Он пристроился позади и обнаружил — чего не ожидал, когда только прибыл, но что теперь казалось вполне естественным — настоятеля, который собственной персоной стоял рядом с открытой дверью, в которую просачивались завитки тумана. Откинув капюшон, он вместе с двумя служителями вручал мальчикам зажжённые факелы. Служители, неподвижные под своим капюшонами, тем не менее, обладали замечательным сходством с библиотекарем братом Юргеном (железные ключи и всё остальное) и братом Вилдгансом, который был главным воспитателем Хенкина. Однако в данный момент он был не в том состоянии, чтобы его обеспокоило нечто подобное.
Да, настоятелем был Альберих. И да — он словно бы не постарел ни на год. А теперь встал прямо перед Хенкиным, когда тот сошёл с последней холодной ступеньки каменной лестницы, и поклонился. Поклонился! Молча — его действия говорили больше, чем слова.
Сердце Хенкина забилось в унисон с гонгом, пока его шаги, так же, как и шаги воспитанников, подстраивались под бой. Понимая, что эта церемония была в честь него, в честь его решения вернуться, он проследовал за тройную линию факелов, которые держали мальчики. «Юрген» и «Вилдганс» пристроились по бокам, в то время как настоятель шёл позади.
Они были, естественно, вызваны в храм.
«Ах! Вот как это было, — подумал он. — Вот каким способом нас ставили лицом к лицу с первичной сущностью Закона и Порядка! Не с помощью нудной зубрёжки, не заучиванием нравоучительных историй и выдающихся произведений, не дисциплиной и смирением, которое у нас вызывали хлебом, похлёбкой, а иногда и заслуженными порками — а вырыванием из сна в глухую ночь, когда случайные капризные порыва тела становятся наиболее вялыми, наименее подверженными прихотям светлого времени дня, и демонстрацией непостижимой сущности бога, которого иначе мы бы воспринимали всего лишь как слова…! Это — то, что спасло меня благодаря самоотверженности моих учителей, святых отцов. Как мог я ни разу не вспомнить об этом за все эти годы? Как я мог забыть за эти двадцать лет это ощущение чудесного, эту пьянящую радость?»

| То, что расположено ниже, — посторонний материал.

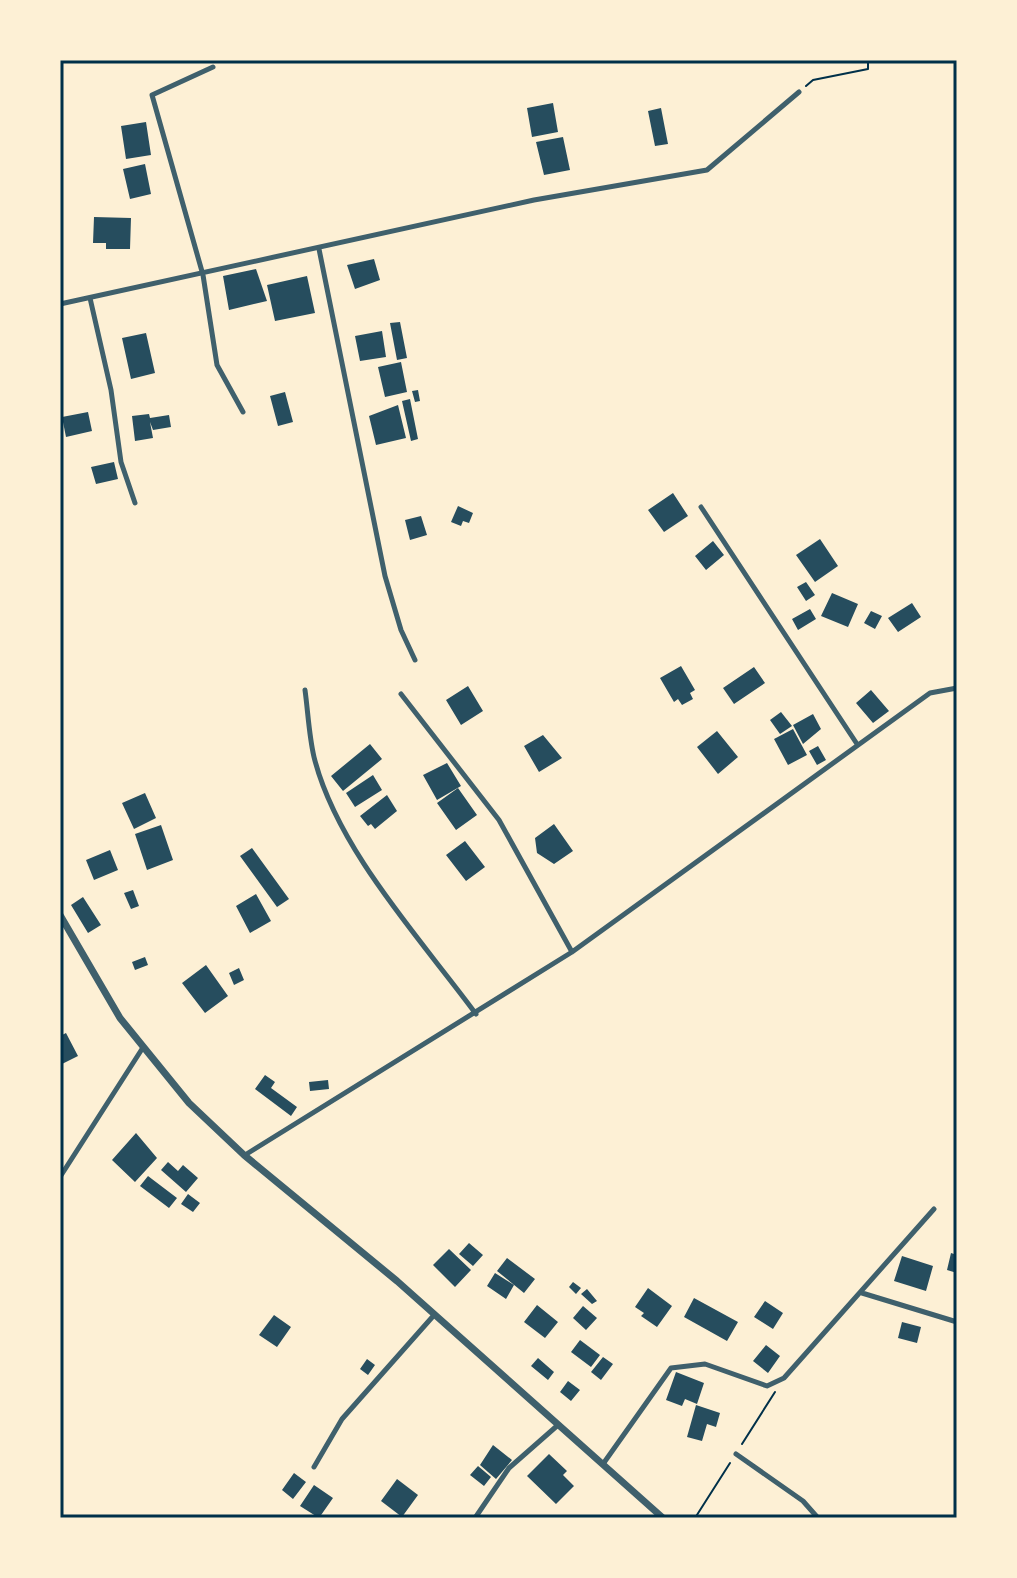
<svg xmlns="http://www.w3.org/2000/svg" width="1017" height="1578" font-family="Jost,sans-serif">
	<rect width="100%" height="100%" fill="#fdf0d5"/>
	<path fill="#264d5e" d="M553 103 558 132 532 137 527 108Z
		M661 108 668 144 655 146 648 111Z
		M146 122 151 155 126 159 121 126Z
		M563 137 570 170 544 175 536 142Z
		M145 164 151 194 130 199 123 169Z
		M94 217 131 218 130 249H106V243H93Z
		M374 259 380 280 355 289 347 265Z
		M256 269 267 301 229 310 223 276Z
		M307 276 315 313 275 321 267 285Z
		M400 322 407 358 397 360 390 323Z
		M382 331 386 357 360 361 355 336Z
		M146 333 155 373 131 379 122 338Z
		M401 362 407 392 385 397 378 367Z
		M418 390 420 401 415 402 412 391Z
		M285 392 293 422 278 426 270 396Z
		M410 399 418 439 411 441 402 401Z
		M398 405 406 438 376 445 369 416Z
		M88 412 92 431 66 437 62 417Z
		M149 414 150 418 169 415 171 427 153 430 150 422 153 438 135 441 132 416Z
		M114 462 118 479 96 484 91 467Z
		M673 493 688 516 664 532 648 510Z
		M458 506 473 513 469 523 463 521 461 526 451 522Z
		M421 516 427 535 410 540 405 520Z
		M820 539 838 566 815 582 796 555Z
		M713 541 724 555 706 570 695 556Z
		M806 582 815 595 806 601 797 587Z
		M832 593 858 604 848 627 821 616Z
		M912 603 921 617 898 632 888 618Z
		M810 609 816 619 798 630 792 619Z
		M871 611 882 616 875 629 864 623Z
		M681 666 695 690 690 693 693 699 682 705 678 699 674 702 660 678Z
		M754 667 765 683 734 704 723 688Z
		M468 686 483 711 461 725 446 700Z
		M871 690 889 711 873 723 856 703Z
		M781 712 792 726 780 734 770 720Z
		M813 714 821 729 803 744 793 725Z
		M793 729 807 755 788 765 774 739Z
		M717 731 738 757 718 774 697 747Z
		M543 735 562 758 539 772 524 746Z
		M370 744 382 759 343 791 331 776Z
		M818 746 826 760 817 765 809 751Z
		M447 763 461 786 437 800 423 775Z
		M373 775 382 790 355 807 346 793Z
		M458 788 477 815 456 830 437 803Z
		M145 793 156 818 134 829 122 803Z
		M387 795 397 811 375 829 371 824 368 826 360 816Z
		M554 824 573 851 554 864 537 853 535 838Z
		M161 825 173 860 147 870 135 834Z
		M465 841 485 867 466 881 446 855Z
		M252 848 289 899 277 907 240 856Z
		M110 850 118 870 94 880 86 860Z
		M133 890 139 906 131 909 124 893Z
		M256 894 271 921 250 933 236 906Z
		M83 897 101 925 88 933 71 905Z
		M145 957 148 965 135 970 132 962Z
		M206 965 228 996 205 1013 182 983Z
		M239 968 244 980 234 985 229 973Z
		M66 1033 78 1056 62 1064 60 1036Z
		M265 1075 275 1082 271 1088 297 1107 291 1116 255 1089Z
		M328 1080 329 1089 310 1091 309 1082Z
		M136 1133 157 1158 135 1182 112 1160Z
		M168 1162 178 1171 183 1165 198 1178 186 1192 161 1170Z
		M148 1176 177 1198 169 1208 140 1186Z
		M188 1194 200 1203 193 1212 181 1204Z
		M469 1243 483 1255 473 1266 459 1254Z
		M449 1249 471 1270 455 1287 433 1265Z
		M951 1253 957 1255V1273L947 1270Z
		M902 1256 933 1266 926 1291 894 1281Z
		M507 1258 535 1279 524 1293 497 1271Z
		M495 1273 514 1285 506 1299 487 1286Z
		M573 1282 581 1288 576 1294 569 1287Z
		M648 1288 672 1306 657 1327 641 1316 644 1313 635 1307Z
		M587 1289 597 1301 592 1304 581 1294Z
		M694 1298 738 1322 727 1341 684 1317Z
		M765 1301 783 1313 773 1329 754 1317Z
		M537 1305 558 1322 545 1338 524 1322Z
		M583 1306 597 1318 586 1330 573 1318Z
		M274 1315 291 1327 277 1347 259 1335Z
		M902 1322 921 1327 917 1343 898 1338Z
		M580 1340 600 1355 591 1367 571 1352Z
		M766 1345 780 1356 768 1373 753 1361Z
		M603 1357 613 1364 601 1380 591 1372Z
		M538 1358 554 1372 548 1380 531 1366Z
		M367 1359 375 1365 368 1375 360 1369Z
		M676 1372 704 1383 697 1404 685 1399 682 1406 666 1400Z
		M568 1381 580 1390 571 1401 560 1392Z
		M696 1405 720 1413 716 1427 707 1424 702 1441 687 1437Z
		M493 1445 512 1460 496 1479 480 1465Z
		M549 1454 567 1471 563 1475 574 1486 556 1504 527 1476Z
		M478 1466 491 1477 484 1486 470 1475Z
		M294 1473 306 1482 293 1499 282 1490Z
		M397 1479 418 1495 402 1517 381 1501Z
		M314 1485 333 1498 319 1518 300 1506Z"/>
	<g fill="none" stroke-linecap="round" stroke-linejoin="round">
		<path stroke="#003049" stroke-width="2" d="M806 86 813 80 868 69V60
			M742 1444 775 1392
			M695 1518 730 1463"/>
		<path stroke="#3f606c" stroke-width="5" d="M213 67 152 95 203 275 217 365 243 412
			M319 249 385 576 401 630 415 660
			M90 298 111 390 121 462 135 503
			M60 304 534 200 707 170 799 92
			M701 507 857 744
			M305 690C308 712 309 736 314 757 337 849 420 938 476 1014
			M401 694 499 820 572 952
			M245 1155 572 952 930 693 957 688
			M60 1177 142 1049
			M862 1293 957 1322
			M736 1454 803 1501 818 1518
			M603 1464 671 1368 705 1364 767 1386 784 1378 934 1209
			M314 1467 342 1419 435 1314
			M475 1518 509 1468 558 1425"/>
		<path stroke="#3f606c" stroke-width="7" d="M60 915 120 1018 189 1103 244 1155 397 1281 663 1518"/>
	</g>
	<rect width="1017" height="1578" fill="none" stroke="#fdf0d5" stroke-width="124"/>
	<rect x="62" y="62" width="893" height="1454" fill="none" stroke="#003049" stroke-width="3"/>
</svg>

Он ощутил, как его слегка трясёт, столь огромным был заряд предвкушения того, что пронизало его существо. Ни одно из остальных больших событий его жизни не могло даже приблизиться к этому. Ни свадьба, ни рождение детей, ни его первая удачная сделка после того, как дело отца перешло к нему, а затем другие, которые он проворачивал, когда его ранний интерес к этому уже ослабел, ни та первая (из многих) тайная любовница, — и даже последняя, которая была обнаружена и стоила ему брака и прежних средств к существованию. Они не стояли и рядом. Это было тем, что делало жизнь здесь терпимой, и он должен был испытать это вновь.
Он хотел выкрикнуть благодарность, но его язык, казалось, связали, точь-в-точь, как когда он пытался вспомнить мысль, что была навеяна знакомым гимном.
Ах, это не имело значения. В течение часа, быть может нескольких минут, имя появится у него на губах и отпечатается на его судьбе. Ему нужно будет лишь произнести его вслух, и он будет принят, неким образом, который он ещё не мог постигнуть, но он будет принят. О да, он будет принят, когда придёт это время.